Vorgehensweise:
Gib aus dem Lesetext den Abschnitt von „Keine allgemeine kirchenrechtliche“ bis einschließlich „Rabatte ebenso wenig.“ wortgetreu wieder.

Der Eheratgeber geht bis hin zu Formulierungen wie: „Gott liebt das frohe Genießen seiner Kinder.“ Da sind Leidenschaft, Erotik, Sexualität ausdrücklich eingeschlossen. Nur jene in der Ehe natürlich, von Sex außerhalb spricht dieser Papst nicht. Ein Kunstgriff. So muss er auch nichts verdammen. Verurteilen will Franziskus ohnehin nicht; die menschlichen Lebenssituationen sind ihm zu komplex für eine Schwarz-Weiß-Betrachtung von oben herab. „Eingliedern” will er in die Kirche, und zwar alle Menschen: „Jesus selbst stellt sich als Hirt von 100 Schafen dar, nicht von 99.” Der Papst ruft durchweg zur „Unterscheidung” auf, zum sehr genauen Hinsehen, und zum barmherzigen „Öffnen des Herzens“. Auch er will zwar die kirchliche Morallehre „unverkürzt vorlegen“, jede „Lauheit wäre ein Mangel an Treue gegenüber dem Evangelium.” Als die „übelste Weise, das Evangelium zu verwässern”, betrachtet Franziskus aber die durch ein Übermaß an Vorschriften bewirkte „Aushöhlung der Barmherzigkeit”. Er sagt: „Ich verstehe diejenigen, die eine unerbittlichere Pastoral vorziehen, die keinen Anlass zu irgendeiner Verwirrung gibt. Doch ich glaube ehrlich, dass Jesus Christus eine Kirche möchte, die achtsam ist gegenüber dem Guten, das der Heilige Geist inmitten der Schwachheit und Hinfälligkeit verbreitet.“ In diesem Sinne nimmt sich der Papst auch die heikelsten theologischen Brocken vor, für deren Weiterentwicklung es bei den Bischofssynoden nur eine hauchdünne und bis heute erbittert bekämpfte Mehrheit gab.

Keine allgemeine kirchenrechtliche Regelunge

Am kategorischen Kommunionsverbot für unverheiratet zusammenlebende Partner, wie es noch Johannes Paul II. ausgesprochen hatte, konnte Franziskus schon vorbeigehen; das hat sich in den seither vergangenen 35 Jahren durch die gesellschaftliche Entwicklung auch für die Kirche von selber erledigt. In der heute ungleich heikleren Frage nach der Spendung der Sakramente für wiederverheiratete Geschiedene geht Franziskus, auch wenn er sich dabei nicht leicht tut, einen – seinen – entschiedenen Schritt voran, über die Zaghaftigkeit der tief gespaltenen Bischofssynode hinaus. Eine allgemeine kirchenrechtliche Regelung, sagt er zwar, könne es „aufgrund der zahllosen Unterschiede der konkreten Situationen nicht geben“; leichtfertige pastorale Rabatte ebenso wenig.

Extrahierte Angaben:
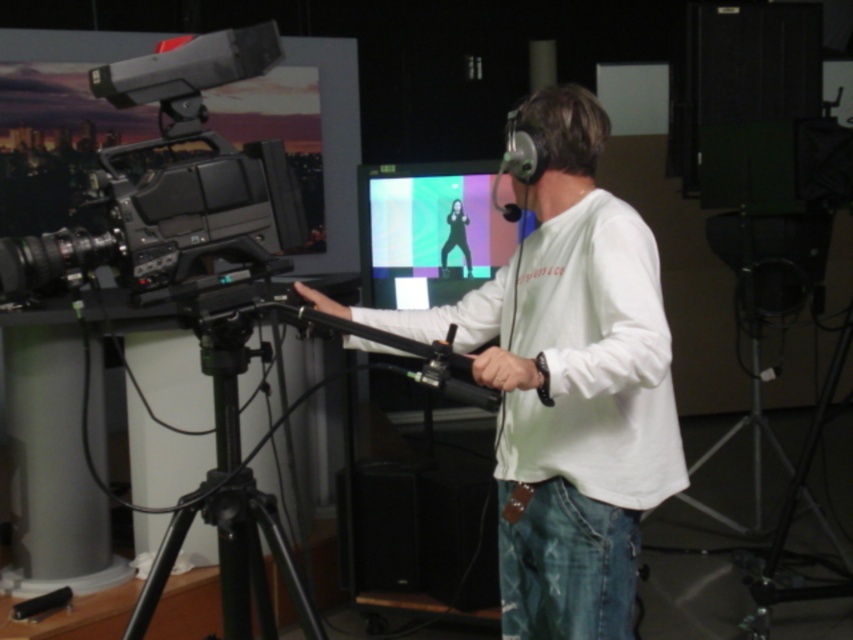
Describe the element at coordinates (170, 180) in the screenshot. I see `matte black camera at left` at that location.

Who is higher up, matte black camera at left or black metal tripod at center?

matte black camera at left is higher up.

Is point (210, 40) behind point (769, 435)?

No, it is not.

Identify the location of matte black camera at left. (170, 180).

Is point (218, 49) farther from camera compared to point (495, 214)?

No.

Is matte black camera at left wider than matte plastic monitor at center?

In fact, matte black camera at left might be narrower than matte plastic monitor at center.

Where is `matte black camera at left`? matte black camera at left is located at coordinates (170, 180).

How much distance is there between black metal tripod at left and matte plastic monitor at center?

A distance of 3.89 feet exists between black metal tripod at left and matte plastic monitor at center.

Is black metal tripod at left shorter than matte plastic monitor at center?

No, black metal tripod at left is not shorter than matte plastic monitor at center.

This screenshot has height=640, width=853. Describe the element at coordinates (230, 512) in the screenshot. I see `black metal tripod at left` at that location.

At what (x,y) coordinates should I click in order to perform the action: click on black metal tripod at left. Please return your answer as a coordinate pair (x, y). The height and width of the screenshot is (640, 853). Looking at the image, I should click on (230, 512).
---
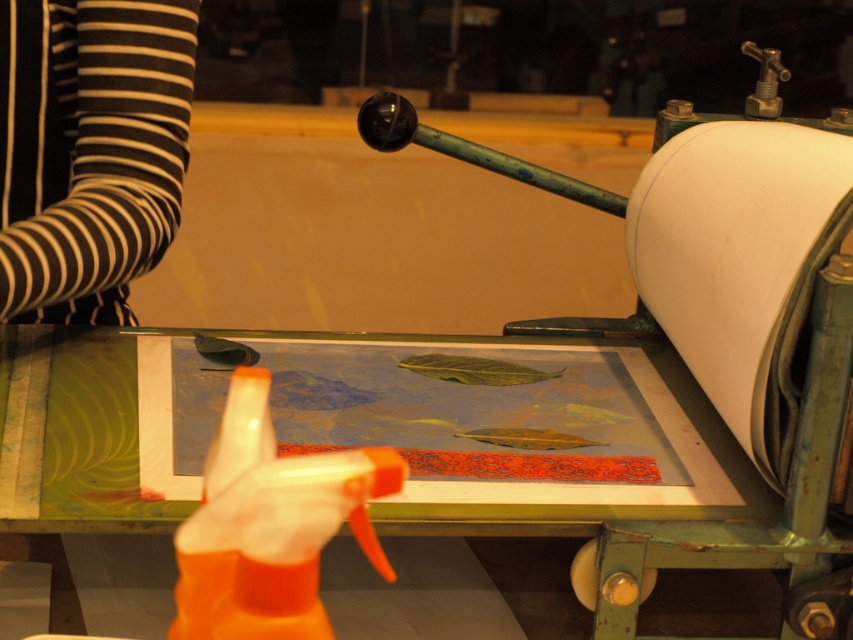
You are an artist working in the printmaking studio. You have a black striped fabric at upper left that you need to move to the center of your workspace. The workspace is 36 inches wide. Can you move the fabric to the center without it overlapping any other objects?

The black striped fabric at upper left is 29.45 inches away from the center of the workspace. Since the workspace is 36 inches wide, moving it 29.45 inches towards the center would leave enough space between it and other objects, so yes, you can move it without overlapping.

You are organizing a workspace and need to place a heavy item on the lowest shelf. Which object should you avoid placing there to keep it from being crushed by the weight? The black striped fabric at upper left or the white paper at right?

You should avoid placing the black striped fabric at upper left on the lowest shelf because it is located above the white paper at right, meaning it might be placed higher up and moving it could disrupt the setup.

Lösung:
Keine allgemeine kirchenrechtliche Regelunge

Am kategorischen Kommunionsverbot für unverheiratet zusammenlebende Partner, wie es noch Johannes Paul II. ausgesprochen hatte, konnte Franziskus schon vorbeigehen; das hat sich in den seither vergangenen 35 Jahren durch die gesellschaftliche Entwicklung auch für die Kirche von selber erledigt. In der heute ungleich heikleren Frage nach der Spendung der Sakramente für wiederverheiratete Geschiedene geht Franziskus, auch wenn er sich dabei nicht leicht tut, einen – seinen – entschiedenen Schritt voran, über die Zaghaftigkeit der tief gespaltenen Bischofssynode hinaus. Eine allgemeine kirchenrechtliche Regelung, sagt er zwar, könne es „aufgrund der zahllosen Unterschiede der konkreten Situationen nicht geben“; leichtfertige pastorale Rabatte ebenso wenig.